DOCUMENT SEGMENT:

::::

# How do you store your Shotgun ammo



## neo4516 (Oct 24, 2012)

I currently have a small fire proof safe that can hold about 800 rounds but I want to store for than that and have checked a few videos on YouTube and some people use large tool boxes that can be locked with a padlock. How do you store yours? I live n a country were I can't get hold of ammo boxes?


----------



## mossberg500 (Nov 4, 2012)

I have a gun cabinet that I keep guns on one side and shotgun,rifle, and handgun ammo loose in ammo cans on the other side. All I have to do is grab the shotgun can and a shotgun and I can keep reloading and firing for about 600 shells.


----------



## fedorthedog (Feb 28, 2012)

Large ammo can


----------



## The_Skippy (Nov 5, 2012)

I like something like this..

http://www.schoolsin.com/SAN-RTA-70...prodads&utm_medium=CSE&utm_campaign=feedexact

You can put a bar across the front and bolt it to the floor if u want it a little more secure but all in all just a simple lock is enough for me. Something like this is large enough that you could store all sorts of stuff in it and it doesn't break the bank. You can put the ammo is large zip lock bags if you're worried about moisture. 
Couple random thoughts on shelves like this:
-they don't draw much attention from the casual observer (compared to a safe)
-if you put a lock of some kind on it, it should keep the contents safe from children 
-price point is low enough you can probably get a couple if need be
-any real Amount of ammo will make it to heavy to move around


----------



## Shopkins (Nov 9, 2012)

on the side of my shotgun and elsewhere readily available ha. Honestly most of mine is in a storage cabinet in my basement that just has a key lock. the shells are just left in the boxes they are packaged in.

::::

PROVIDED DATA:
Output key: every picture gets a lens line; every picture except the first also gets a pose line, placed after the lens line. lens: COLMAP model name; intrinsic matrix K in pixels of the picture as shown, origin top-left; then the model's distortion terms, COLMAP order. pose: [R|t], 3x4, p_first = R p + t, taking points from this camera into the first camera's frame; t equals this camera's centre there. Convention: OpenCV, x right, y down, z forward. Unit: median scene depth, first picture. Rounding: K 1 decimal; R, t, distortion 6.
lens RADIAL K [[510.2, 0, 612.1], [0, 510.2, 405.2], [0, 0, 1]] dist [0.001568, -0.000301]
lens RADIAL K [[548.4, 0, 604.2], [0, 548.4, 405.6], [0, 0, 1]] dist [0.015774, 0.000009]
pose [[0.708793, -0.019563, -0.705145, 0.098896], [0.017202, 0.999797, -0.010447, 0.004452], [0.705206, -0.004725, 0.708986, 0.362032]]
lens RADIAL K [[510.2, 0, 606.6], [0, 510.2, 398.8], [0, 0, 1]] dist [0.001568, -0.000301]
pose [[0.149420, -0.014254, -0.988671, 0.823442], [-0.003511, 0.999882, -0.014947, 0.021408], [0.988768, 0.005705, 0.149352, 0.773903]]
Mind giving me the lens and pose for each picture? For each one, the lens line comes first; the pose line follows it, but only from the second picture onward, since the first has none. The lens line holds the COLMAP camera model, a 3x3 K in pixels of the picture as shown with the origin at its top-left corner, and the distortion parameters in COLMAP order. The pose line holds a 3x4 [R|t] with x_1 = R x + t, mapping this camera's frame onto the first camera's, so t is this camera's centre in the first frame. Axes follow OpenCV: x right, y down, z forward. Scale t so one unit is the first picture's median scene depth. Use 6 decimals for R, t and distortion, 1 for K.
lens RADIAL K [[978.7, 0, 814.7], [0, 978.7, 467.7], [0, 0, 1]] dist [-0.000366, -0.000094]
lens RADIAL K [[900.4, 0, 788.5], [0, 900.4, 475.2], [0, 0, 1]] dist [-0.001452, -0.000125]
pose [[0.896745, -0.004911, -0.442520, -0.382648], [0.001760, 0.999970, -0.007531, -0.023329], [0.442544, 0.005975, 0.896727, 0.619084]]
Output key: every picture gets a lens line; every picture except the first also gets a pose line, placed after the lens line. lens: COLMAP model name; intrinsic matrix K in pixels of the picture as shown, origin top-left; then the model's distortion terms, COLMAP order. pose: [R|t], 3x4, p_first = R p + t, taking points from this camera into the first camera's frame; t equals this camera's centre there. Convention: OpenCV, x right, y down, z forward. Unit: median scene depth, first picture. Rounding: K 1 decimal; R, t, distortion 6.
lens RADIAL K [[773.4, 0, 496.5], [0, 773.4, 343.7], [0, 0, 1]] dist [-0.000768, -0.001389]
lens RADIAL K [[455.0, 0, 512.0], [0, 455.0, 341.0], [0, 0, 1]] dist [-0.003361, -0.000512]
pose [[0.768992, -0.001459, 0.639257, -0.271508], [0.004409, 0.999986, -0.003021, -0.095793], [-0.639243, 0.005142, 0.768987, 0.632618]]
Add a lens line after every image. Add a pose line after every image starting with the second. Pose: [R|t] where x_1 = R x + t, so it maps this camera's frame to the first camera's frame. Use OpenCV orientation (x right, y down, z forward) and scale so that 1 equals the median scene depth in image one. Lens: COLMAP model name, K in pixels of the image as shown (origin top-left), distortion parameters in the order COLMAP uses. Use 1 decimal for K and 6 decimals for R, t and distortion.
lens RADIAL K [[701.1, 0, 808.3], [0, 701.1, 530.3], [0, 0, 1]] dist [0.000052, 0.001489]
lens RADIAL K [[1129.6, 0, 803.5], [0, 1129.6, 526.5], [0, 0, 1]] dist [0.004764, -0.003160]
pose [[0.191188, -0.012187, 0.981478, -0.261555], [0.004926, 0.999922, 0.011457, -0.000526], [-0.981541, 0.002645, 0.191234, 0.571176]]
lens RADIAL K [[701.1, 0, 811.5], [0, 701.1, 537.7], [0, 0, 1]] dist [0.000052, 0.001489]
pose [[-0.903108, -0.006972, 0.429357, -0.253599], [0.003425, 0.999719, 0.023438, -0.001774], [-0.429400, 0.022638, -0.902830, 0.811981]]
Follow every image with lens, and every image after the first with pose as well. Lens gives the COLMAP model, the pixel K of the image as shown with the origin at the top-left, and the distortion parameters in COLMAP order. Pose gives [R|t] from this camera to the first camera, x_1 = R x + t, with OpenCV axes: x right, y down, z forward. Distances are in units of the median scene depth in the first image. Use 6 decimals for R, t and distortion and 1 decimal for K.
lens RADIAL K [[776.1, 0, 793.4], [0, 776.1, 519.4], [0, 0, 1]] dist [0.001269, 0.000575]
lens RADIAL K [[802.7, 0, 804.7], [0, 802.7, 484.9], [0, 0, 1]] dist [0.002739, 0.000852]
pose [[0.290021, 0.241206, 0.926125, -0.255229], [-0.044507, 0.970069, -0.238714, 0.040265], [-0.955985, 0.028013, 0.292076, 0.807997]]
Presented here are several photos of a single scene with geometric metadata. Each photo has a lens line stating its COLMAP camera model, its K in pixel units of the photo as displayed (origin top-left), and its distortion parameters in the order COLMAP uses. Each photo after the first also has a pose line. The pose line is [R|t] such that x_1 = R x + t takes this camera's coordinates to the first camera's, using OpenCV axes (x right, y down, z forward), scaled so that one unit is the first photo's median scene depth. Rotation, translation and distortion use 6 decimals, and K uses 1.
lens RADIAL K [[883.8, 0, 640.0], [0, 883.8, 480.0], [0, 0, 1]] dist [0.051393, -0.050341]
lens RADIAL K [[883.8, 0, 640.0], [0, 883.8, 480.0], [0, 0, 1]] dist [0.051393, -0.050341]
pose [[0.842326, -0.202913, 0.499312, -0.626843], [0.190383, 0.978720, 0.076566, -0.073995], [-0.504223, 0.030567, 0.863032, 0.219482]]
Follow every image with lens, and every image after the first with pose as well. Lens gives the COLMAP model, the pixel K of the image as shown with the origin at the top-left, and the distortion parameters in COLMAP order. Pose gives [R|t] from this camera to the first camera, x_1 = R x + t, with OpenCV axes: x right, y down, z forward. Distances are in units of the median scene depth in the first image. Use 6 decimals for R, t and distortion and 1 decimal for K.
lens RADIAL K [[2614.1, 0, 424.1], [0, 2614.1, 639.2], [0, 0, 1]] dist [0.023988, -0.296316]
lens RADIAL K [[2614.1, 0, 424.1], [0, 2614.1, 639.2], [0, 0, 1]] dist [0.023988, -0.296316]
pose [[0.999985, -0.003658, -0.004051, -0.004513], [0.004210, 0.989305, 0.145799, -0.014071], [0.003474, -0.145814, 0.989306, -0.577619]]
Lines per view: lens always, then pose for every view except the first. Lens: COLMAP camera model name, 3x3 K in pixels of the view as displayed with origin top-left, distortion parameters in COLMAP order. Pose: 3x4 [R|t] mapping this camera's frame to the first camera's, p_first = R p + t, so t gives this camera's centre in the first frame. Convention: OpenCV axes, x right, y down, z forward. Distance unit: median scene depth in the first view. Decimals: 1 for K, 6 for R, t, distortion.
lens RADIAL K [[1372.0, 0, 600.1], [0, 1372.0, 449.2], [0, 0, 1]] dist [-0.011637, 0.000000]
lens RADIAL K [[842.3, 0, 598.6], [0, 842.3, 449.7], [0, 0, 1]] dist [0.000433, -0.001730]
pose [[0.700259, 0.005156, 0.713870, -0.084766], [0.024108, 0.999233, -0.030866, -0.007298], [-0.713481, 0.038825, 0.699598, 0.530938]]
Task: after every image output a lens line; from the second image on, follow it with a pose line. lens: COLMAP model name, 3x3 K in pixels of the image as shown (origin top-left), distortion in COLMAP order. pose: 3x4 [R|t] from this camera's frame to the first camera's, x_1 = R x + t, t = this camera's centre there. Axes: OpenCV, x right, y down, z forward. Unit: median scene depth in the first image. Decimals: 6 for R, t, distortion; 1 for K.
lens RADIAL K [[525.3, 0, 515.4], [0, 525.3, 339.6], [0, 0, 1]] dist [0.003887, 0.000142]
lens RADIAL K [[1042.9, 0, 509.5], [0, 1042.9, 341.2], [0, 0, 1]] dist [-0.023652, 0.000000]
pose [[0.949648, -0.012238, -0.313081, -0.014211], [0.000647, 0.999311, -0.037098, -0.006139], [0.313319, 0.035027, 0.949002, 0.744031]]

::::

EXERCISE INSTRUCTIONS:
- A) In the shotgun ammo storage thread, explain in one to three sentences why The_Skippy suggests putting the ammo in large zip lock bags.
- B) Write the next part of the shotgun ammo storage thread, picking up right after the last post shown.
The records are separate material and have no connection to the shotgun ammo storage thread.

ANSWERS TO THIS EXERCISE:
- A) The_Skippy suggests large zip lock bags for anyone worried about moisture. The bags keep damp away from the shells stored on the shelf.

- B)
----------



## jmh033089 (Oct 23, 2012)

In my shot gun, best place for it...


----------



## armyguy (Nov 9, 2012)

Well the most important thing is that you should store your ammo in a dry and preferably a place where the climate wont change much say super hot or and cold back and forth.

I would even say store your ammo in a waterproof container. Thrown in a couple of dessicant packet and it will last forever. Note .22 and shot shells are no good if submerge in water. 

I would say get plastic ammo cans whcih usually have a rubber O ring that keep water and dust out. If you have no access to ammo cans, then the next best thing is to get buckets with lids. These you can usually buy from hardware stores. They usually have lids with a rubber O ring on it, so it will be water proof. They sells for 7-9 bucks.

Now if you cannot or do not want to spend the money, then keep an eye out for people painting their house. Paint comes in tin cans and also 5 gallon buckets. Usually people throw them away. You can approach the painters and ask them to save it for you. they are easy to clean and now you have free buckets. 

Or go to restaurant, most restaurant around the world uses lard to cook. The largest lard producers are all in Quebec, Canada. And all their lard comes in 5 gallon white buckets. Just find out which restaurant uses lard and get them to save it for you. You will be surprise how far reaching Quebec lard goes. 
Also, try restaurant that sells pig tails or pig foot. These are also package in 5 gallon size white buckets. they are packed in salt and also comes from Quebec. So do the same thing and go ask from the restaurant.

In the states, I have accumulated a large amount of buckets by going to retail stores like Staples or Targets and ask them when they will refloor or rewax their floors. they usually do it once a year and usually before the end of the fiscal year. So for example Staples,inc, refloor in early Febuary, So I will go there before they refloor and ask the managers to save all the buckets that he or she will be throwing away. These buckets holds chemicals and wax i guess. Its easy to clean and the lids are all nice.

Buckets are a preppers best friend they hold water and when you are done hold shits and piss and what not.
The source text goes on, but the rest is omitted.